FREE CASH FLOW AND OVERINVESTMENT: MACHINE LEARNING PERSPECTIVES IN VIETNAM
Phong Nguyen Anh, Tam Phan Huy, Thanh Ngo Phu
University of Economics and Law and Vietnam National University, Ho Chi Minh City, Vietnam
Abstract: This study develops and evaluates a comprehensive machine learning framework to classify overinvestment among Vietnamese listed firms using firm-level financial and governance variables. Drawing on agency theory and prior empirical research, overinvestment is defined as firms with free cash flow above the sample median and Tobin’s Q below the median.

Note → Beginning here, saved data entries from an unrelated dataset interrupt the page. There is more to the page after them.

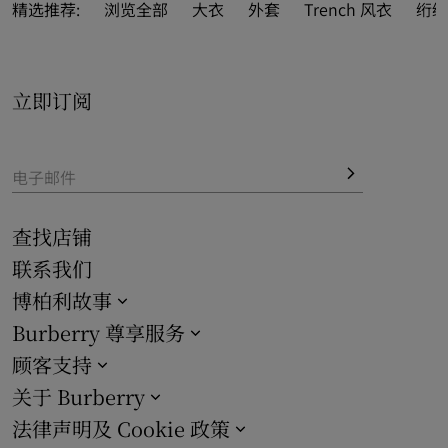
Heritage 系列 Trench 风衣
，致敬延续逾百年的 Burberry 
精选推荐:
浏览全部
大衣
外套
Trench 风衣
绗缝
格纹内衬传统。
女士
 Trench 风衣与外套
系列推出黑色、煤蓝色、蜂蜜色和
立即订阅
粉色等丰富色调；隽永剪裁适配多样身形，包括修身款切尔
西版型风衣、短款 Mayfair 外套，以及收腰宽摆 Ellingham 
轻便大衣。

电子邮件
查找店铺
联系我们
博柏利故事
Burberry 尊享服务
顾客支持
关于 Burberry
法律声明及 Cookie 政策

The dataset includes 6,561 firm-year observations from 2000 to 2024, covering companies listed on the Hanoi and Ho Chi Minh Stock Exchanges. Seven classification algorithms were compared: Logistic Regression, Random Forest, XGBoost, LightGBM, Support Vector Machine, K-Nearest Neighbors, and Artificial Neural Networks. Performance was assessed via 10-fold cross-validation across multiple metrics including accuracy, precision, recall, F1 score, AUC-ROC, MCC, Brier score, and computational efficiency. Results show that ensemble methods, particularly Random Forest and XGBoost, achieved the highest predictive performance, while simpler classifiers like SVM and KNN consistently underperformed. The findings confirm that advanced machine learning techniques can effectively model the nonlinear and heterogeneous determinants of overinvestment. This study contributes to the literature by demonstrating the applicability of modern predictive analytics in an emerging market context and providing evidence that supports agency theory perspectives on investment inefficiency.
Keywords: Overinvestment, Machine Learning, Ensemble Methods, Investment Efficiency, Vietnam.
JEL codes: G32, C45, M41